D’approche sympa et accessible, le cinéma de Johnnie To est un drôle de mélange entre excellence et légèreté. La balance penche parfois du premier côté (The Mission) et laisse alors entrevoir tout ce qui sépare le cinéaste d’un Tsui Hark par exemple, dont il serait la version « Chipster light ». Lorsqu’elle penche du second (Fulltime killer), To apparaît dans sa dimension la plus touchante : plaisir d’une virtuosité un peu toc, baroque ludique et coloré sans autre enjeu que la mise en place d’un grand parc d’attractions foraines. Dans sa folle productivité (impossible de répertorier tous les films qu’il a réalisés à la va vite), To demeure cependant bien au-dessus de la moyenne : en témoigne ce Breaking news, mille fois plus beau et élégant que l’archi-succès Infernal affairs quand les deux films jouent pourtant exactement sur le même terrain. Celui du divertissement grand public dans la grande tradition HK.
Ce qui rend Breaking news beaucoup moins jouissif que Fulltime killer ? Son côté The Mission probablement, cette façon, à mi-film, de se prendre pour ce qu’il n’est pas : un objet quasi-conceptuel où le récit laisse subitement place à de pures postures formelles. Au coeur de l’immeuble où toute l’action est confinée, le cinéaste se laisse aller à filmer ombres, perspectives et figures en un décorum aux limites de l’abstraction. Cet expressionnisme mêlé de maniérisme visuel très années 80 sidère parfois par son élégance, mais révèle aussi une sorte de chic dandy qui peine à masquer les limites d’un scénario très flottant. Le jeu d’aller-retour entre images de reportage télévisé et film d’action (tout est filmé en direct, super idée : on se croirait dans Loft story) en rajoute une couche dans cet aspect purement décoratif, et finalement assez creux.

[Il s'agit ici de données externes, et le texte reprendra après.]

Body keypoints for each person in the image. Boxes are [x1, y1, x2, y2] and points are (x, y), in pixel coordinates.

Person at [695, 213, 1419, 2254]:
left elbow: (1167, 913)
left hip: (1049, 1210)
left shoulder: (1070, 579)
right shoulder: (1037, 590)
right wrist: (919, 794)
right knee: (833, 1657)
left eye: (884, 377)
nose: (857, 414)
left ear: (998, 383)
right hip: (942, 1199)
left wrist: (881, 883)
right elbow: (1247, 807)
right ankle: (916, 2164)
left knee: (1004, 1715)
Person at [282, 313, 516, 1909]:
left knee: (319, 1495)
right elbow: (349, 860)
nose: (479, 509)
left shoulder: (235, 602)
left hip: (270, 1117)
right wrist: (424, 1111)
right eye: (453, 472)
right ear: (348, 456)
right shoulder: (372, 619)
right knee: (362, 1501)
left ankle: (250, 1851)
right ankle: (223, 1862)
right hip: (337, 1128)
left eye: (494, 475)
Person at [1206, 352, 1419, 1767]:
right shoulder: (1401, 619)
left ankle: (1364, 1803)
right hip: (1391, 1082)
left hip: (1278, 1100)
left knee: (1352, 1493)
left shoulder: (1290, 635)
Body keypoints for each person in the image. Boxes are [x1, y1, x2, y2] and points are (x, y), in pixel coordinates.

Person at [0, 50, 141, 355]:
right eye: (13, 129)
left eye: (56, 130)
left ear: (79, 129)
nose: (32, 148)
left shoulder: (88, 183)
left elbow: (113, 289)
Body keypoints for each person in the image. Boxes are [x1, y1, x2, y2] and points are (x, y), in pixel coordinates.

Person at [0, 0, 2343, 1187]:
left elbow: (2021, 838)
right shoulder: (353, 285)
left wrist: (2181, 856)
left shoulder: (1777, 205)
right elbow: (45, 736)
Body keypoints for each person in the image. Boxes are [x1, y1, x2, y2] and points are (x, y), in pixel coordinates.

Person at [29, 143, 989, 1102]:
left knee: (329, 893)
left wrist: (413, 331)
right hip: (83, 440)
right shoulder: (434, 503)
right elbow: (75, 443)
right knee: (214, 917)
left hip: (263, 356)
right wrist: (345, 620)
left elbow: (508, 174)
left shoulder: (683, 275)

Il y a chez To une tendance à faire du cinéma-témoin, comme on dirait d’un appartement, un refuge dans la pose qui dépasse constamment les événements du récit. Ainsi de ce long plan-séquence, au début, suivant un gunfight qui se voudrait anthologique. Les balles fusent, les vitres éclatent, mais les personnages se baladent dans le plan comme si tout était factice : transformés en immortels, Playmobils désincarnés, ils deviennent de simples vecteurs graphiques, sans une once d’humanité. Cette incapacité à dépasser une figuration limitée à ses potentialités les plus régressives (on « joue à », comme des gamins dans une cour de récré) enferme ce cinéma dans une sorte de stérilité parfois jouissive, souvent vaine. Reste à savourer quand même le style de To : esthète oui, mais léger comme une plume.